帰り道
目的を果たしたアタルカと鳥地は、昼前にはナラバの家を発つことにした。
のだが。
「もうちょっとゆっくりしていけばいいのにー」
「先生お言葉に甘えましょうよー」
「お前いつの間にそんなに懐いたんだ。話し方まで似てきているではないか」
アタルカは、鳥地の言葉に苛立つように顔をしかめる。
荷物をまとめ終えたアタルカは、ナラバと鳥地に引き留められていた。
「だってナラバさん優しいんですもん。先生みたいに怒鳴らないし」
「研究もゆっくりさせてもらおうかと思ってねー」
最初に強く迫られた動揺と、その後打って変わって優しくもてなされた落差からか、鳥地はすっかりナラバの仲間になっていた。

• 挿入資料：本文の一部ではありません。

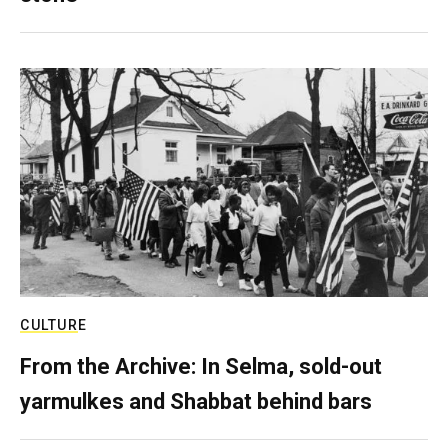
CULTURE
From the Archive: In Selma, sold-out
yarmulkes and Shabbat behind bars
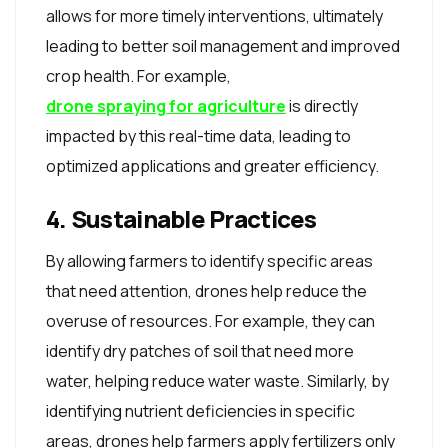
allows for more timely interventions, ultimately
leading to better soil management and improved
crop health. For example,
drone spraying for agriculture
is directly
impacted by this real-time data, leading to
optimized applications and greater efficiency.
4. Sustainable Practices
By allowing farmers to identify specific areas
that need attention, drones help reduce the
overuse of resources. For example, they can
identify dry patches of soil that need more
water, helping reduce water waste. Similarly, by
identifying nutrient deficiencies in specific
areas, drones help farmers apply fertilizers only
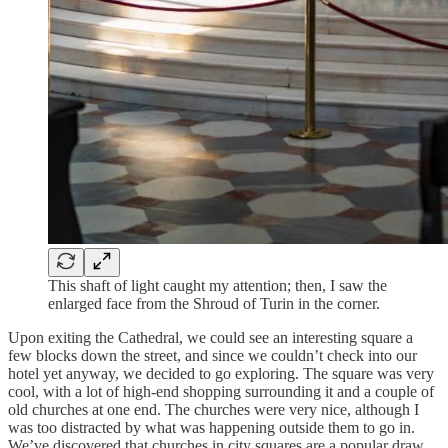
This shaft of light caught my attention; then, I saw the
enlarged face from the Shroud of Turin in the corner.
Upon exiting the Cathedral, we could see an interesting square a
few blocks down the street, and since we couldn’t check into our
hotel yet anyway, we decided to go exploring. The square was very
cool, with a lot of high-end shopping surrounding it and a couple of
old churches at one end. The churches were very nice, although I
was too distracted by what was happening outside them to go in.
We’ve discovered that churches in city squares are a popular draw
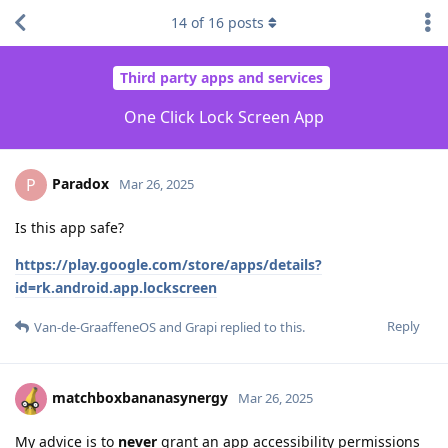
14
of
16
posts
Third party apps and services
One Click Lock Screen App
Paradox
P
Mar 26, 2025
Is this app safe?
https://play.google.com/store/apps/details?
id=rk.android.app.lockscreen
Reply
Van-de-GraaffeneOS
and
Grapi
replied to this.
matchboxbananasynergy
Mar 26, 2025
My advice is to
never
grant an app accessibility permissions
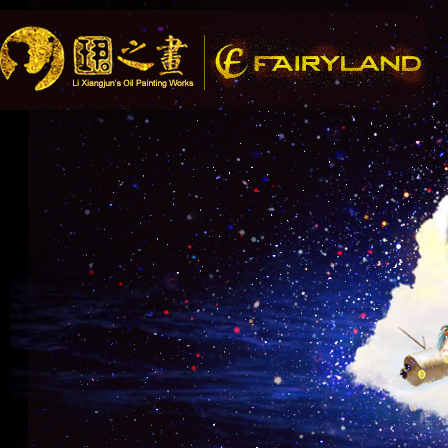
Song Recomme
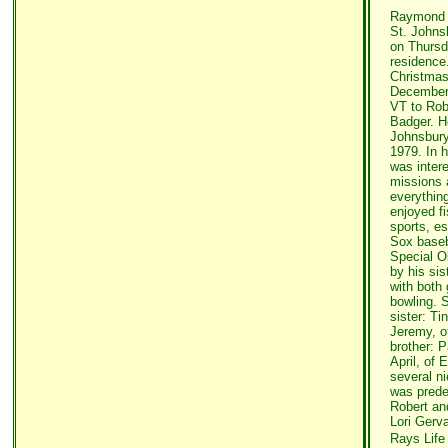
Raymond R
St. Johns
on Thursda
residence
Christmas
December 
VT to Rob
Badger. H
Johnsbury
1979. In 
was inter
missions 
everythin
enjoyed fi
sports, e
Sox baseb
Special 
by his sis
with both 
bowling. S
sister: T
Jeremy, o
brother: P
April, of 
several n
was prede
Robert and
Lori Gerva
Rays Life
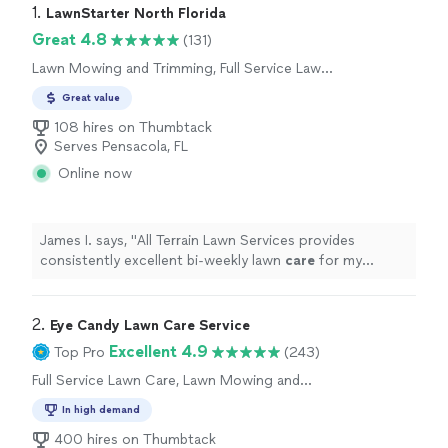
1. 
LawnStarter North Florida
Great 4.8
(131)
Lawn Mowing and Trimming, Full Service Lawn
Care
Great value
108 hires on Thumbtack
Serves Pensacola, FL
Online now
James I. says, "
All Terrain Lawn Services provides
consistently excellent bi‑weekly lawn
care
for my
property.
"
2. 
Eye Candy Lawn Care Service
Excellent 4.9
Top Pro
(243)
Full Service Lawn Care, Lawn Mowing and
Trimming
In high demand
400 hires on Thumbtack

「俺も研究があるのだ。これ以上時間をかけている訳にもいかん」
いつもならもうとっくにナラバの家を出ている時間である。
鳥地のために行きにも時間かけているので、これ以上ゆっくりされても困るのだが。
「じゃあカグラちゃんだけ置いてっちゃおうー。アタルカは帰ったらいいよー」
「そ、それって二人っきりってことですか!」
「貴様は俺の手伝いをするんだろうがダメッカス!!!」
ぐずる赤ん坊を単眼の少女から引きはがし、アタルカは帰路に就いた。
「また行きましょうね……」
「まあ数か月経ったらまた行くことになる」
「数か月かぁ……」
鳥地がいかにも残念そうにアタルカの肩の上でため息を吐く。
「そんなにアイツが気に入ったのか」
「なんて言うか、そばに居るとドキドキするんですよねぇ」
それは恐怖ではないかと思ったが、アタルカは敢えて口には出さなかった。
数時間しか話していないというのに簡単に落ちたものだ。
それだけインパクトが強かったのかもしれない。
アタルカはふと、自分がナラバと初めて会った時はどうだったかと考える。
トクロも一緒にいたような気がするが、昔のこと過ぎていつのことだったかすら記憶がおぼろげだった。
「しかし、浮かれていていいのか」
「何がですか?」
アタルカは行きと変わらないハイペースでスタスタと歩きながら、肩に乗せた鳥地に向けて口を開いた。
「このままだとまた夜に山賊と遭遇するぞ。準備しておけ」
鳥地の体が急速に硬直した。
つい昨日あんな目に会った所だというのに忘れていたのだろうか。
全く呑気なものだとアタルカは呆れる。
「あの、やっぱり僕ナラバさんのところに戻りたいんですけど」
「いつもなら山賊が出るあの一帯は夕方までに通り過ぎるんだがなぁ。散々引き留められて出発が遅くなってしまったからなぁ」
「うう……」
鳥地はしゅんとした様子でアタルカの細い肩に深くもたれかかった。
「安心しろ。今度は魔力も満タンだからな。使う魔法も考えてある」
「そのために最初から肩に乗せて歩いてたんですね……」
アタルカの計画性に感嘆しながら、鳥地は観念して素直にアタルカに魔法の使い方を教わった。